| About this task |
Set every entry down again exactly, excluding any pictures.

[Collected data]
▶
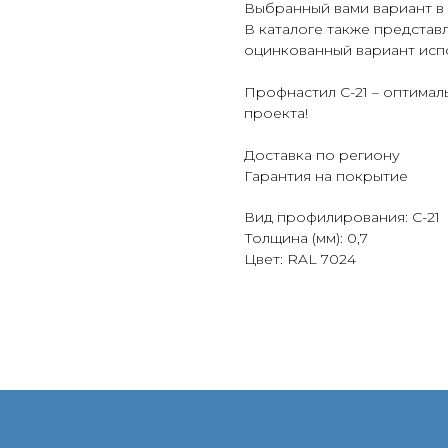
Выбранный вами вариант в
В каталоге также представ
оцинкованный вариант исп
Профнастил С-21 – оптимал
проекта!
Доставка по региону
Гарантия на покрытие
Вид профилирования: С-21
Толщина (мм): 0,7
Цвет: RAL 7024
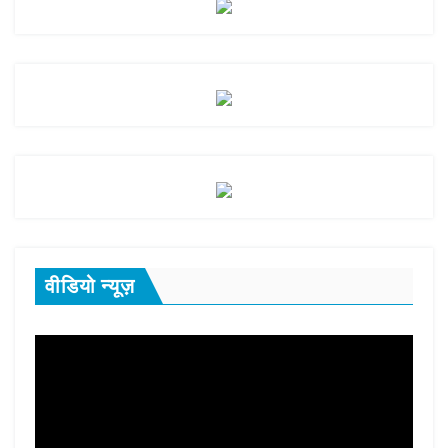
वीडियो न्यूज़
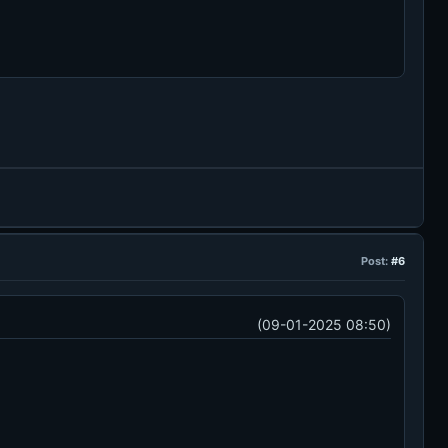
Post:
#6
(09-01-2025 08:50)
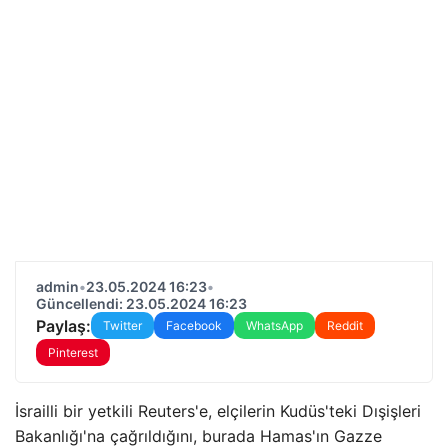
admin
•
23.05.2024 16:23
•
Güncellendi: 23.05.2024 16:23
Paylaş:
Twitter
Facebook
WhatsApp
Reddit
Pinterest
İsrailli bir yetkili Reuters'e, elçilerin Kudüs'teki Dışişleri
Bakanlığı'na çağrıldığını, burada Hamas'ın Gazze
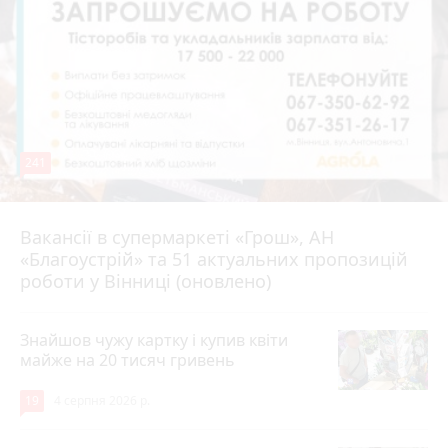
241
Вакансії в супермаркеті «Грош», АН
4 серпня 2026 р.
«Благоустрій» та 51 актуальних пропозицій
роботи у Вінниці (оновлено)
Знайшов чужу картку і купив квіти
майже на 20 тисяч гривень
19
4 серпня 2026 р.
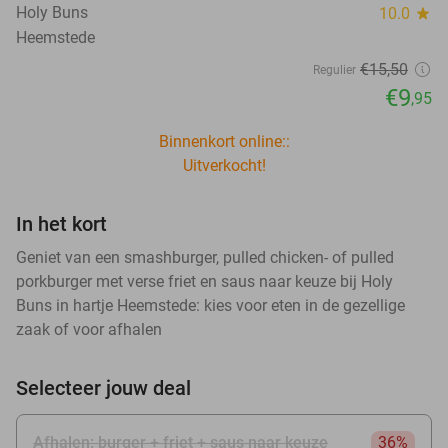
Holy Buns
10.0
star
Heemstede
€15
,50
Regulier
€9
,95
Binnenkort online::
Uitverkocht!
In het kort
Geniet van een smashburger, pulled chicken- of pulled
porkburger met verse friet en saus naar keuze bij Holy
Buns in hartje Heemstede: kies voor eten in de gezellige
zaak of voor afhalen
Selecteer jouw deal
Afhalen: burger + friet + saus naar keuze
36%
◀
| Answer to this task |
Выбранный вами вариант в
В каталоге также представ
оцинкованный вариант исп
Профнастил С-21 – оптимал
проекта!
Доставка по региону
Гарантия на покрытие
Вид профилирования: С-21
Толщина (мм): 0,7
Цвет: RAL 7024
वीडियो न्यूज़
Post:
#6
(09-01-2025 08:50)
admin
•
23.05.2024 16:23
•
Güncellendi: 23.05.2024 16:23
Paylaş:
Twitter
Facebook
WhatsApp
Reddit
Pinterest
İsrailli bir yetkili Reuters'e, elçilerin Kudüs'teki Dışişleri
Bakanlığı'na çağrıldığını, burada Hamas'ın Gazze
241
Вакансії в супермаркеті «Грош», АН
4 серпня 2026 р.
«Благоустрій» та 51 актуальних пропозицій
роботи у Вінниці (оновлено)
Знайшов чужу картку і купив квіти
майже на 20 тисяч гривень
19
4 серпня 2026 р.
Holy Buns
10.0
star
Heemstede
€15
,50
Regulier
€9
,95
Binnenkort online::
Uitverkocht!
In het kort
Geniet van een smashburger, pulled chicken- of pulled
porkburger met verse friet en saus naar keuze bij Holy
Buns in hartje Heemstede: kies voor eten in de gezellige
zaak of voor afhalen
Selecteer jouw deal
Afhalen: burger + friet + saus naar keuze
36%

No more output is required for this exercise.